L’objectif réglementaire est ambitieux : les branches doivent réussir à dépenser au moins 70 % de ces fonds chaque année pour qu’ils profitent réellement aux salariés.

En ouverture, Nicolas Desormière (Directeur commercial des Branches et des territoires, Malakoff Humanis) a salué la mobilisation des partenaires sociaux, soulignant que « le succès de la thématique » se mesure à l’affluence des partenaires. Pourtant, le dispositif fait face à un défi de déploiement. Les données suggèrent une tension entre une ingénierie de branche robuste, capable d’accumuler des réserves significatives (près de 50 millions d’euros consolidés), et la difficulté de « faire redescendre » ces fonds jusqu’au salarié final. Ce paradoxe constitue le fil rouge de l’analyse : comment transformer une obligation financière en valeur d’usage ?

Un bilan en demi-teinte

Dix ans après l’instauration du dispositif, le bilan dressé lors de cet événement révèle un paysage contrasté. Si la mécanique financière et juridique est désormais robuste, gérant des millions d’euros destinés à la protection sociale, une friction persiste entre la stratégie de haut niveau et son application concrète auprès du salarié final. La soirée a mis en lumière un paradoxe central : alors que les fonds sont disponibles et que les domaines d’intervention s’élargissent (cancer, violences intrafamiliales), la capacité à « faire redescendre » ces droits vers les bénéficiaires, en particulier dans les TPE, reste le défi majeur de la décennie à venir.

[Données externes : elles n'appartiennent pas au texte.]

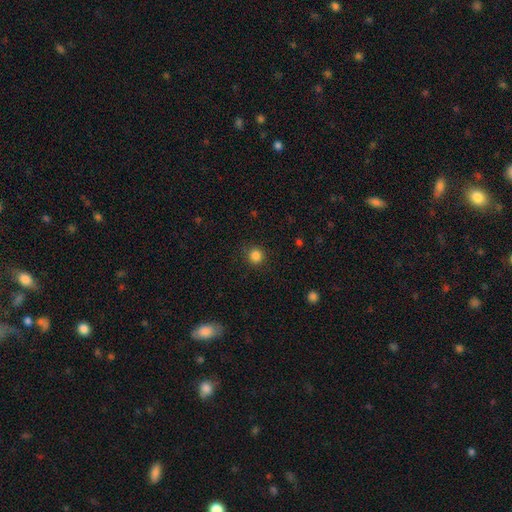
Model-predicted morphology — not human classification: This is clearly a smooth galaxy (85%). How rounded: clearly round (92%). Merging: clearly none (89%).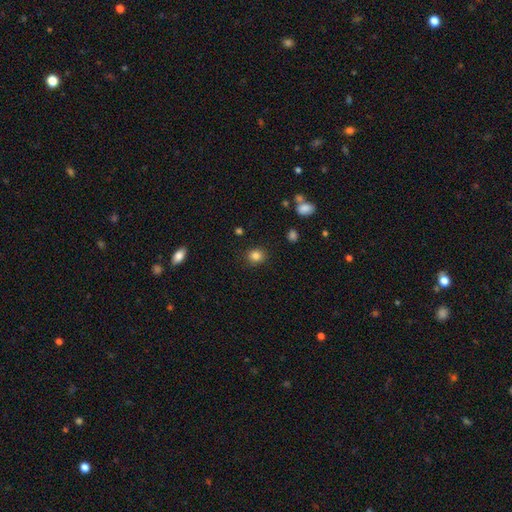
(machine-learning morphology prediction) smooth 83%, star or artifact 12%, featured or disk 5%. Down the decision tree: how rounded — round (79%); merging — none (88%).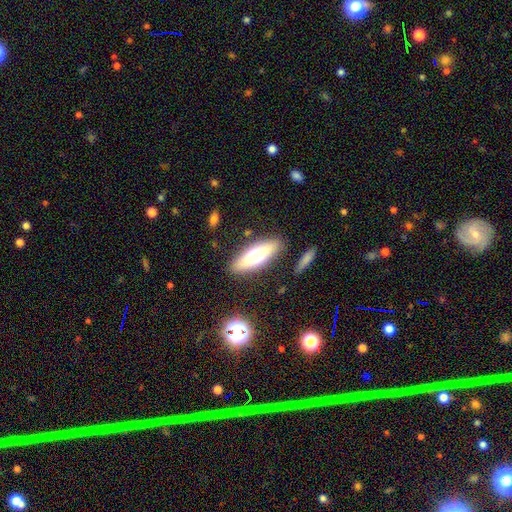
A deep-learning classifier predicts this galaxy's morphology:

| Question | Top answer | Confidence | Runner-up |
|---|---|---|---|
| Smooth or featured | smooth | 69% | featured or disk (24%) |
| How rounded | in between | 54% | cigar-shaped (44%) |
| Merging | none | 84% | minor disturbance (10%) |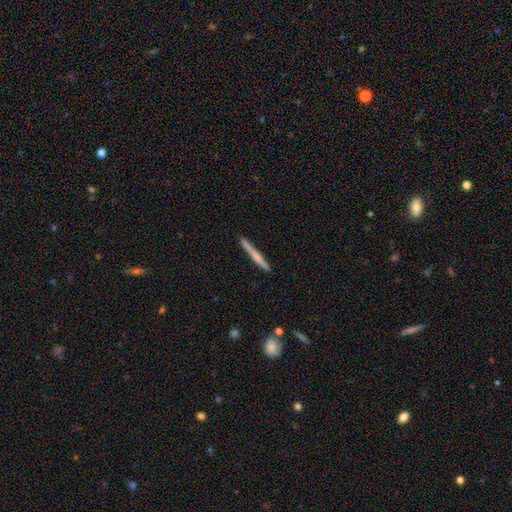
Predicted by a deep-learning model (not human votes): Morphology: type=smooth (51%); roundness=cigar-shaped (96%); merging=none (89%).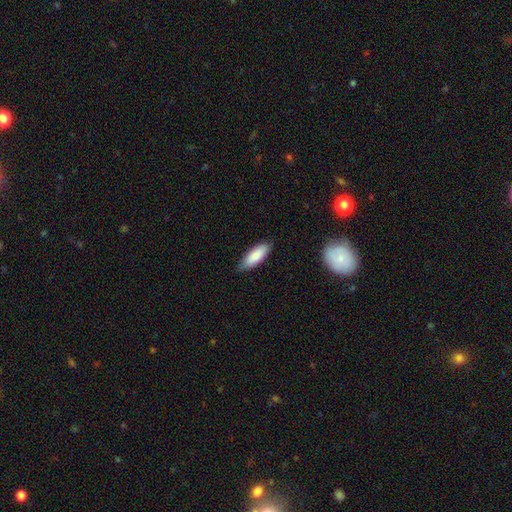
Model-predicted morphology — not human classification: smooth 85%, featured or disk 9%, star or artifact 5%. Down the decision tree: how rounded — in between (66%); merging — none (79%).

Fonds de solidarité : une décennie de structuration financière

Au fil de cette décennie, ce qui n’était qu’un concept réglementaire est devenu une machine administrative et financière complexe. Malakoff Humanis, acteur central de cette gestion, administre aujourd’hui près de 65 règlements de branche et 31 grands comptes, témoignant de la maturité administrative du système

Le modèle économique repose sur une exigence stricte : un prélèvement obligatoire dédié à la solidarité. Sophie Carré (Experte en fonds dédiés de Grands Comptes et de Branches Professionnelles, Malakoff Humanis) a insisté sur ce point non négociable : le modèle exige strictement un minimum de 2 % de cotisation. Cette manne financière a permis de constituer des réserves significatives. Les chiffres parlent d’eux-mêmes : on évoque 50 millions d’euros au total au 31 décembre 2024, avec un flux annuel de 16 millions d’euros. Cependant, cette abondance de ressources soulève immédiatement une problématique de gestion : le sous-emploi des fonds. L’objectif affiché est de « dépenser au moins 70% de l’alimentation annuelle », précise Nicolas Desormiere, un seuil de performance qui nécessite une activation constante des leviers de dépense.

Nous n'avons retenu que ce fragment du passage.